Please print every record below exactly as it appears.

[Dataset entries]
☆ ☆ ☆ ☆ ☆
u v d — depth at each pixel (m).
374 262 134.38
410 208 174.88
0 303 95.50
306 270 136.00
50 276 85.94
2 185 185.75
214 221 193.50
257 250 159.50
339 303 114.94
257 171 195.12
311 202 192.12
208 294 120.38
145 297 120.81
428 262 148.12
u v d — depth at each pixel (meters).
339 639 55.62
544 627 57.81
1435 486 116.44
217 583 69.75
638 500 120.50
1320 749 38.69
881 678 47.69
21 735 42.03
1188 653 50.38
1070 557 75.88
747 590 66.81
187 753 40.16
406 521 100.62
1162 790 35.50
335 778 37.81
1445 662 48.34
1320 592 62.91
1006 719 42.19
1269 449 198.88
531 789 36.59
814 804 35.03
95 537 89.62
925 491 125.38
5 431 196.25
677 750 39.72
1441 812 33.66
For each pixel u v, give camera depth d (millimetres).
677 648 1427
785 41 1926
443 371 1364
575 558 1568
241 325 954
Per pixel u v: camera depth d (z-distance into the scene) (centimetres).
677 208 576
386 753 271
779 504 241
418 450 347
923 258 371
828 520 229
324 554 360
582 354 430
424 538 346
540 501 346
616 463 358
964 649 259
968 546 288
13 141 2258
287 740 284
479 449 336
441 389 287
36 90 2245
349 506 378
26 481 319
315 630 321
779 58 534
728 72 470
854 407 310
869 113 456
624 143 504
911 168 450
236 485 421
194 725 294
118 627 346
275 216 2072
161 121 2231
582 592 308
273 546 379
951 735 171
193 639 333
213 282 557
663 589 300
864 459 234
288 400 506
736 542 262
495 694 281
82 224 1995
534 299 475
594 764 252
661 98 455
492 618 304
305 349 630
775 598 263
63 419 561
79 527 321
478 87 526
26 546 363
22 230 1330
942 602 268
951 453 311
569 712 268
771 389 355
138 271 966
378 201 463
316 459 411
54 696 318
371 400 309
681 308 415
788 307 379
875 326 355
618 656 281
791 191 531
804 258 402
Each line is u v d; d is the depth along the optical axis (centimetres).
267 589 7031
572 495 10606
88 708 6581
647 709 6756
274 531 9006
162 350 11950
☆ ☆ ☆ ☆ ☆
Expected answer.
u v d — depth at each pixel (m).
374 262 134.38
410 208 174.88
0 303 95.50
306 270 136.00
50 276 85.94
2 185 185.75
214 221 193.50
257 250 159.50
339 303 114.94
257 171 195.12
311 202 192.12
208 294 120.38
145 297 120.81
428 262 148.12
u v d — depth at each pixel (meters).
339 639 55.62
544 627 57.81
1435 486 116.44
217 583 69.75
638 500 120.50
1320 749 38.69
881 678 47.69
21 735 42.03
1188 653 50.38
1070 557 75.88
747 590 66.81
187 753 40.16
406 521 100.62
1162 790 35.50
335 778 37.81
1445 662 48.34
1320 592 62.91
1006 719 42.19
1269 449 198.88
531 789 36.59
814 804 35.03
95 537 89.62
925 491 125.38
5 431 196.25
677 750 39.72
1441 812 33.66
For each pixel u v, give camera depth d (millimetres).
677 648 1427
785 41 1926
443 371 1364
575 558 1568
241 325 954
Per pixel u v: camera depth d (z-distance into the scene) (centimetres).
677 208 576
386 753 271
779 504 241
418 450 347
923 258 371
828 520 229
324 554 360
582 354 430
424 538 346
540 501 346
616 463 358
964 649 259
968 546 288
13 141 2258
287 740 284
479 449 336
441 389 287
36 90 2245
349 506 378
26 481 319
315 630 321
779 58 534
728 72 470
854 407 310
869 113 456
624 143 504
911 168 450
236 485 421
194 725 294
118 627 346
275 216 2072
161 121 2231
582 592 308
273 546 379
951 735 171
193 639 333
213 282 557
663 589 300
864 459 234
288 400 506
736 542 262
495 694 281
82 224 1995
534 299 475
594 764 252
661 98 455
492 618 304
305 349 630
775 598 263
63 419 561
79 527 321
478 87 526
26 546 363
22 230 1330
942 602 268
951 453 311
569 712 268
771 389 355
138 271 966
378 201 463
316 459 411
54 696 318
371 400 309
681 308 415
788 307 379
875 326 355
618 656 281
791 191 531
804 258 402
Each line is u v d; d is the depth along the optical axis (centimetres).
267 589 7031
572 495 10606
88 708 6581
647 709 6756
274 531 9006
162 350 11950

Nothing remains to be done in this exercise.